··· Extrait de page

Avant-hier. Je décide qu’elle sera journée en voiture, et sans taxi. Une journée chargée, dont j’ai anticipé chaque minute et que j’ai minutieusement construite, tel un château de cartes.
Tu parles. Parce que tel un château de cartes, bien sûr…
Bref. Ce que je voulais raconter.
Je m’installe sur le siège, contente d’être mon chauffeur et je démarre. Je souris, satisfaite de moi: je vais pouvoir aller plus vite que le temps, et faire tout ce qu’il y a à faire aujourd’hui.
Je roule un moment, puis soudain, un bruit étrange. J’accélère un peu, la voiture toussote, bondit, puis crabote. Une légère fumée s’échappe du capot.
Impossible de redémarrer: la voiture est en surchauffe et moi, je bloque le feu qui vient de passer au vert, au milieu de cette grande avenue bondée, pressée et colérique.

······
··· Données à examiner

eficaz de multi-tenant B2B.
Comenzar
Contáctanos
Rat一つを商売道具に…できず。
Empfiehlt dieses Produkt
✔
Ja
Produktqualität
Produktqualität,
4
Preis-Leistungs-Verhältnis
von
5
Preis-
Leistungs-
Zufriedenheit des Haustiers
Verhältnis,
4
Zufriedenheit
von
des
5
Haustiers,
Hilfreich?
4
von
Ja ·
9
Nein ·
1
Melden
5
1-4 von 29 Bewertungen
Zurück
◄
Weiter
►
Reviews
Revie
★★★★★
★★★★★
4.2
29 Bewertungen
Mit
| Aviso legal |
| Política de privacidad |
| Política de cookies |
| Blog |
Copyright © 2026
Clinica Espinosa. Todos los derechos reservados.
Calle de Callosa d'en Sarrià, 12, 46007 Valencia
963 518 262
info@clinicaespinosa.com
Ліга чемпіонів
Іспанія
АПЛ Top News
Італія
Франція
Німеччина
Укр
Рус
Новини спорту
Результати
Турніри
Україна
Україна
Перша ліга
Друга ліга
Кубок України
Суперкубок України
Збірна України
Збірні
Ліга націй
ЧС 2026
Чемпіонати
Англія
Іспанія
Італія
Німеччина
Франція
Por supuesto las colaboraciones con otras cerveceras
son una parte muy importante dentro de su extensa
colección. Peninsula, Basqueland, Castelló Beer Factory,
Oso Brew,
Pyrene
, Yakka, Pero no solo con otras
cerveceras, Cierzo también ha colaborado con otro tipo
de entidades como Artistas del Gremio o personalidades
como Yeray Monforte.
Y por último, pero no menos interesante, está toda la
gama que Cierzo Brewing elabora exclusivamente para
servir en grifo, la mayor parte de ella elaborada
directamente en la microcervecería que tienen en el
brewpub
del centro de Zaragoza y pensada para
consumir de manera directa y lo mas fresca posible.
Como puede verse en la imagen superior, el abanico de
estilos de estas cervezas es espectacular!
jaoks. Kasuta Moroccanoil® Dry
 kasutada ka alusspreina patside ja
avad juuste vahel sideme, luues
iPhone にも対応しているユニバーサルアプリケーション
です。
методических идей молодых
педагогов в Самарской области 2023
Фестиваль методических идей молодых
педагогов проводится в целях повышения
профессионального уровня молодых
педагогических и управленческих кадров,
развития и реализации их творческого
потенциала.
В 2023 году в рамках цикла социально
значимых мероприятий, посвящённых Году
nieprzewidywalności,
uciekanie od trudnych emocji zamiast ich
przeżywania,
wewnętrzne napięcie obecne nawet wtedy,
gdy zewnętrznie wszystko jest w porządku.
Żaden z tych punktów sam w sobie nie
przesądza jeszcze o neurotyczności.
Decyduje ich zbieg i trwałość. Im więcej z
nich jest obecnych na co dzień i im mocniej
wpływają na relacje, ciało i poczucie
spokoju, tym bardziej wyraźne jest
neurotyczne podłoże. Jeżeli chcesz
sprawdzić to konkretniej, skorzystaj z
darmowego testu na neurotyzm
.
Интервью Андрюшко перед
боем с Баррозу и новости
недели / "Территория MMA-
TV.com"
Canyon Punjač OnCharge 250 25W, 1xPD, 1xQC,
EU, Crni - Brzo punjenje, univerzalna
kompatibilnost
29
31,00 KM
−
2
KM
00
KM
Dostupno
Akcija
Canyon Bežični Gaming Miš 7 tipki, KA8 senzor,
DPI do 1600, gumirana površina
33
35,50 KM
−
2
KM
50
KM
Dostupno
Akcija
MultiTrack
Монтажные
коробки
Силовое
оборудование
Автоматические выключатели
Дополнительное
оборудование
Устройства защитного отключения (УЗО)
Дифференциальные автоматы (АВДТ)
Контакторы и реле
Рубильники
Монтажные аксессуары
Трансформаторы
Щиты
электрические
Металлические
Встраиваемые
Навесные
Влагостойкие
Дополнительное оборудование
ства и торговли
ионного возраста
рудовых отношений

······

## Activité 1
D'après l'extrait, qu'est-ce qui s'échappe du capot de la voiture ?
## Activité 2
Recopiez le passage de l'extrait à partir de « Avant-hier. Je décide » jusqu'à « je voulais raconter. » inclus.

## Réponse 1
Une légère fumée.

## Réponse 2
Avant-hier. Je décide qu’elle sera journée en voiture, et sans taxi. Une journée chargée, dont j’ai anticipé chaque minute et que j’ai minutieusement construite, tel un château de cartes.
Tu parles. Parce que tel un château de cartes, bien sûr…
Bref. Ce que je voulais raconter.